Apparato cardiovascolare: una delle più temibili complicanze dell'allettamento è la trombosi venosa profonda (con conseguente rischio di embolia polmonare), che riconosce nella stasi venosa il momento patogenetico principale: questa da un lato promuove l'aggregazione piastrinica, dall'altro provoca danni intimali con conseguente ridotta produzione locale di fattori antitrombotici (ad es. antitrombina III, prostaciclina).
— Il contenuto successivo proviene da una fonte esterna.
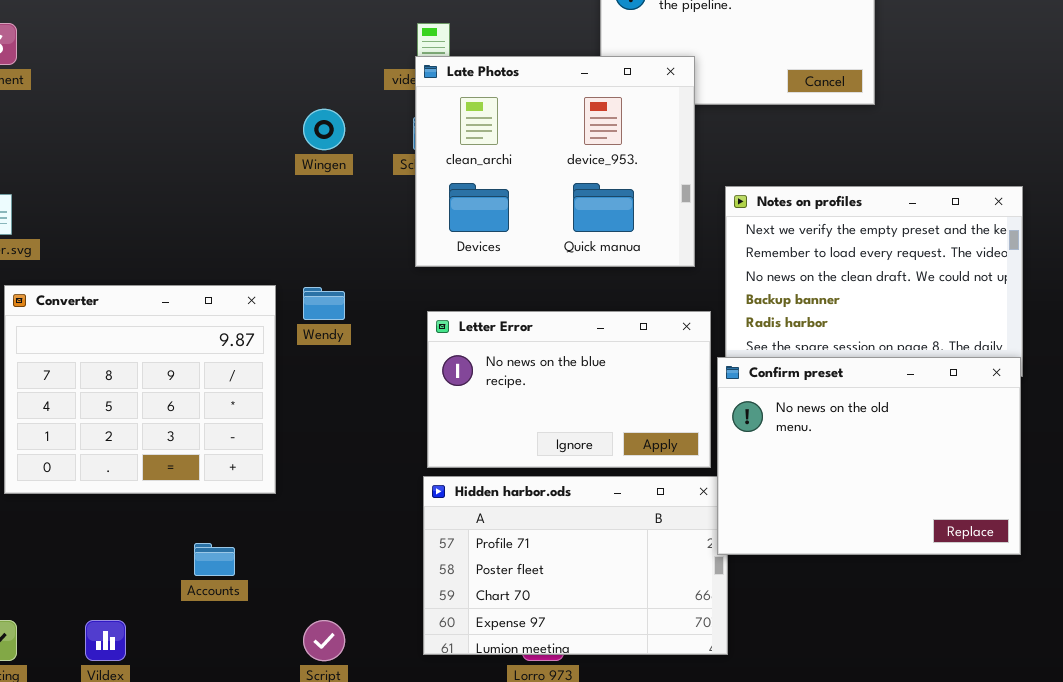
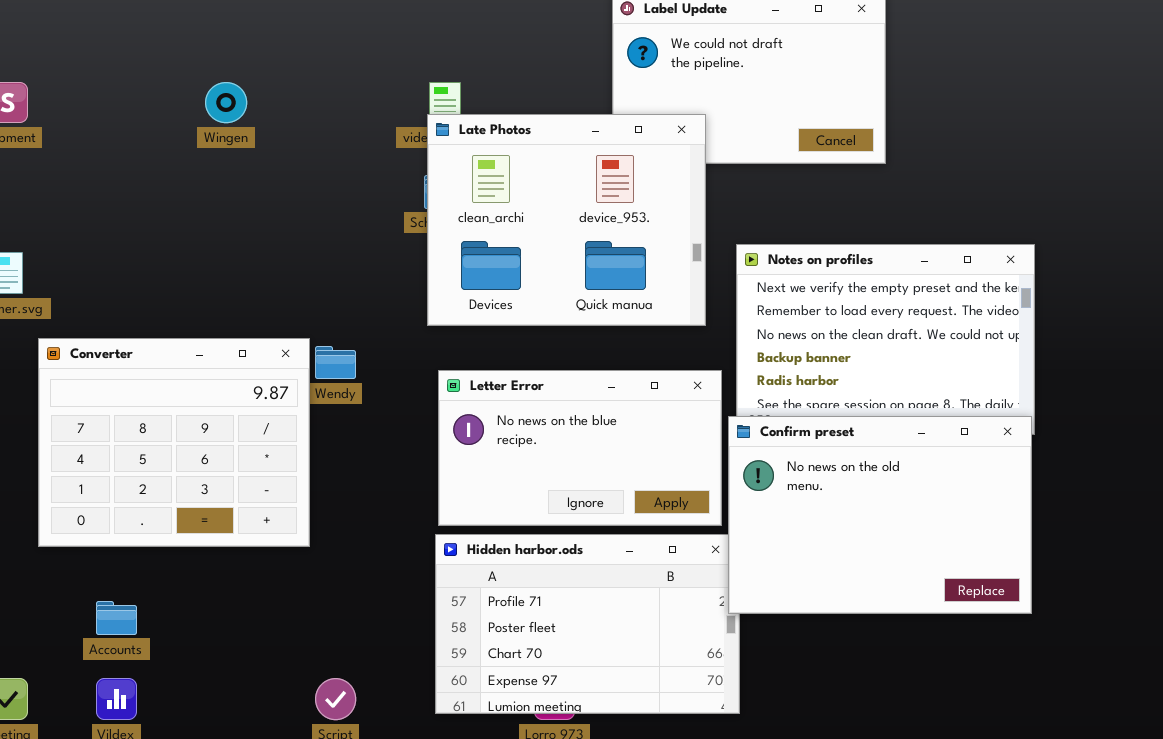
Wingen: [303,109,345,150] -> [205,82,247,123], moved
Converter: [4,285,276,494] -> [38,338,310,547], moved
Accounts: [194,543,235,576] -> [96,601,137,635], moved

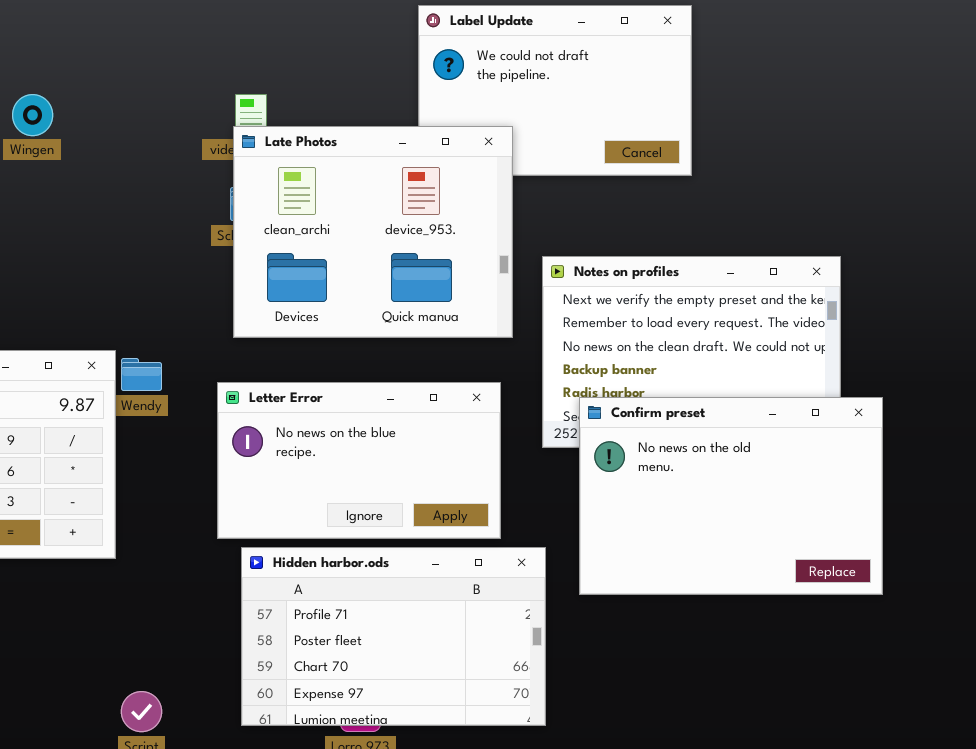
Letter Error: [438,370,722,526] -> [217,382,501,539], moved
Confirm preset: [728,416,1032,614] -> [579,397,883,595], moved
Apparato respiratorio: Gli effetti dell’immobilizzazione sull’apparato respiratorio si sovrappongono infatti a quelli tipici della senescenza, contribuendo a ridurre la dinamica costo - diaframmatica e la compliance polmonare e ad alterare il rapporto ventilazione/perfusione.
Sistema nervoso e psiche: frequenti sono gli episodi confusionali a patogenesi complessa e non sempre identificabile (ridotta perfusione cerebrale, sofferenza metabolica indotta da sostanze tossiche di origine intestinale, infezioni ecc).
L’immobilizzazione forzata riduce inoltre la possibilità di relazione con il mondo esterno: gli stimoli sensoriali diminuiscono, i processi mentali subiscono un rallentamento e così anche la capacità di orientamento.
Essendo necessaria una continua stimolazione per il normale funzionamento del cervello, la deprivazione sensoriale indotta dall’immobilizzazione può aggravare ed accelerare i fenomeni involutivi cerebrali, favorendo il deterioramento cognitivo.